Start by asking: who holds the token, and who checks it? Then think about what the router must do when no replica qualifies — you'll find that choice forces you to explicitly trade off latency against the consistency guarantee.

Show answer

After the username write, embed the primary's LSN in the user's session cookie (a small file stored in the browser) and pass it with the profile-page read request; the router picks any replica at or beyond that LSN.

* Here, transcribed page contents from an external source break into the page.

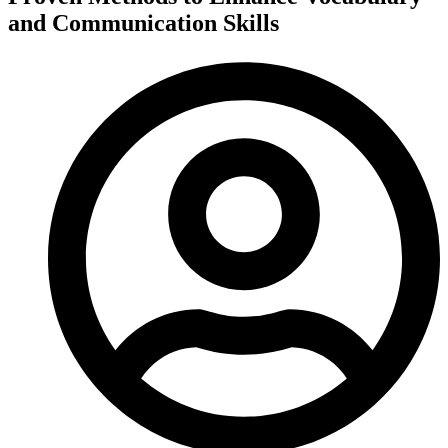
and Communication Skills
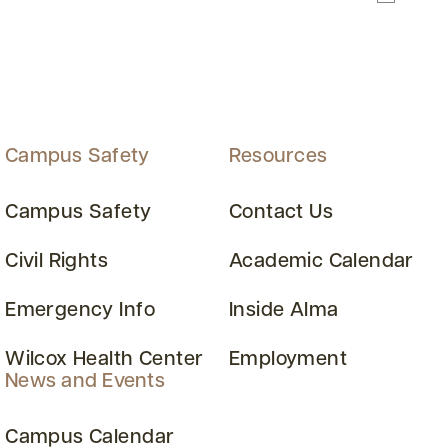
Campus Safety
Resources
Campus Safety
Contact Us
Civil Rights
Academic Calendar
Emergency Info
Inside Alma
Wilcox Health Center
Employment
News and Events
Campus Calendar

  • The write returns LSN 9201. The session cookie is updated: { min_lsn: 9201 }. On the next request, the router polls each replica's current LSN — a cheap metadata call — and selects one that has caught up.
  • During a normal 80ms lag, all five replicas catch up well within a single page-load round-trip (~200–300ms), so the user never notices any slowdown.
  • During a 2-second spike, zero replicas qualify. You now choose: wait up to, say, 300ms then fall back to the primary (good UX, costs primary read capacity), or return stale data with a "refreshing…" UI hint (cheap, but visible glitch). Most production systems choose the primary fallback with a short timeout — the primary is already handling the write load, and one extra read per affected user is negligible.
  • But why not just always read from the primary? Because that eliminates horizontal read scalability entirely — the entire point of replicas is to absorb read traffic, and on a busy social app reads outnumber writes 100:1 or more. Falling back to the primary is a safety valve, not the default path.
  • Watch out: replica LSN metadata must itself be fresh — if replicas report their LSN lazily (e.g., every 500ms), your router may route to a replica that thinks it's caught up but isn't.